TASK INPUT:
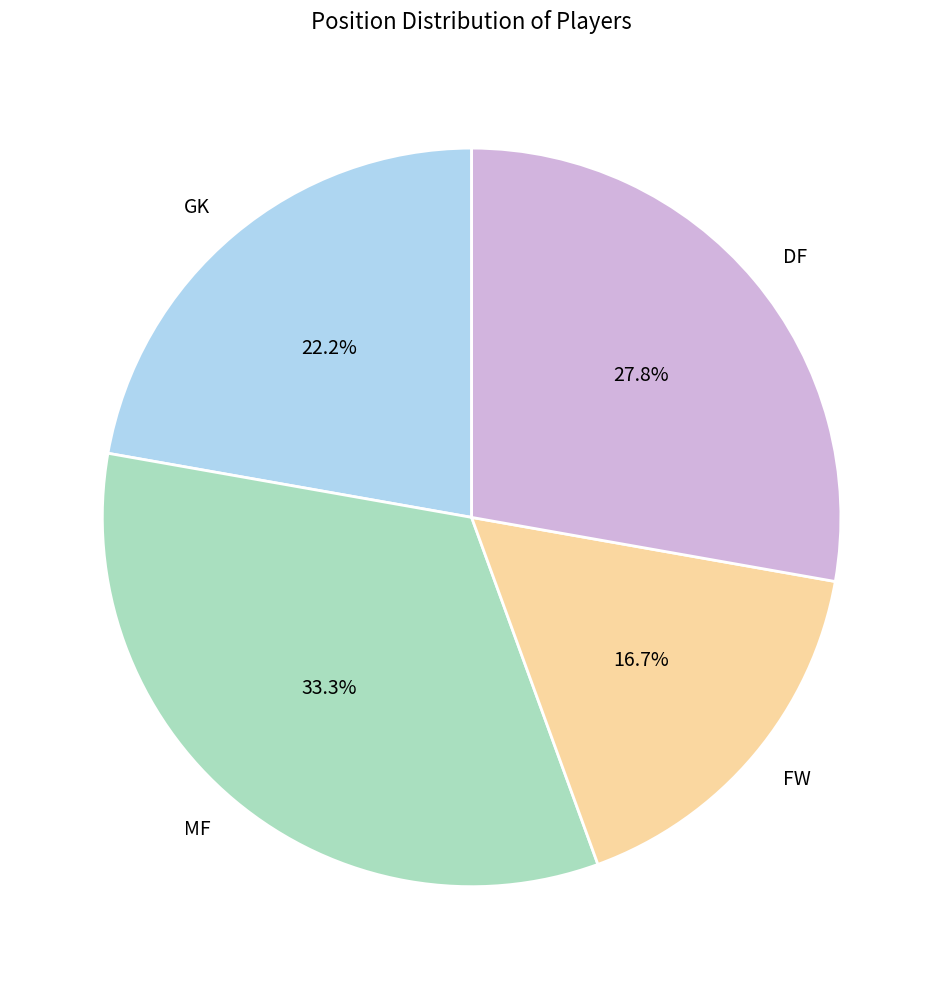

To the nearest percent, what percentage of the pie is DF?

28%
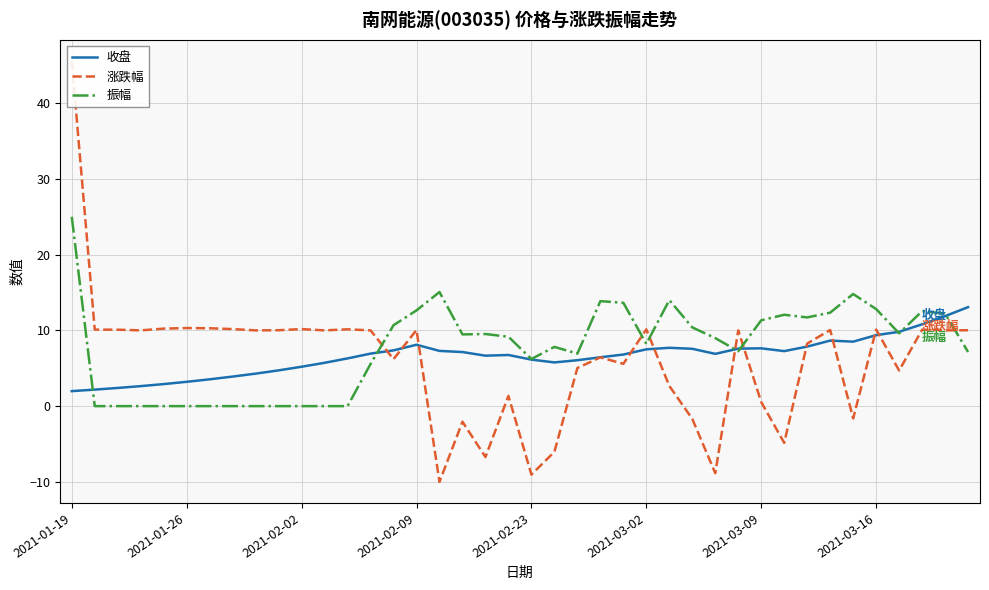

The 振幅 series shows 12.8 at 2021-03-16. True or false?

True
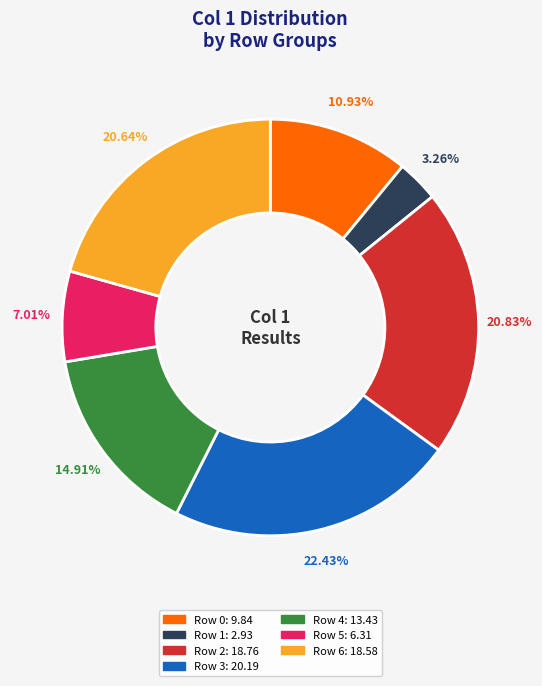

Which slice is the smallest?

Row 1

WHAT YOU NEED TO DO: Set down every line of the records above word for word, with the pictures left out.

OUTPUT OF THE EXERCISE:
To the nearest percent, what percentage of the pie is DF?

28%

The 振幅 series shows 12.8 at 2021-03-16. True or false?

True

Which slice is the smallest?

Row 1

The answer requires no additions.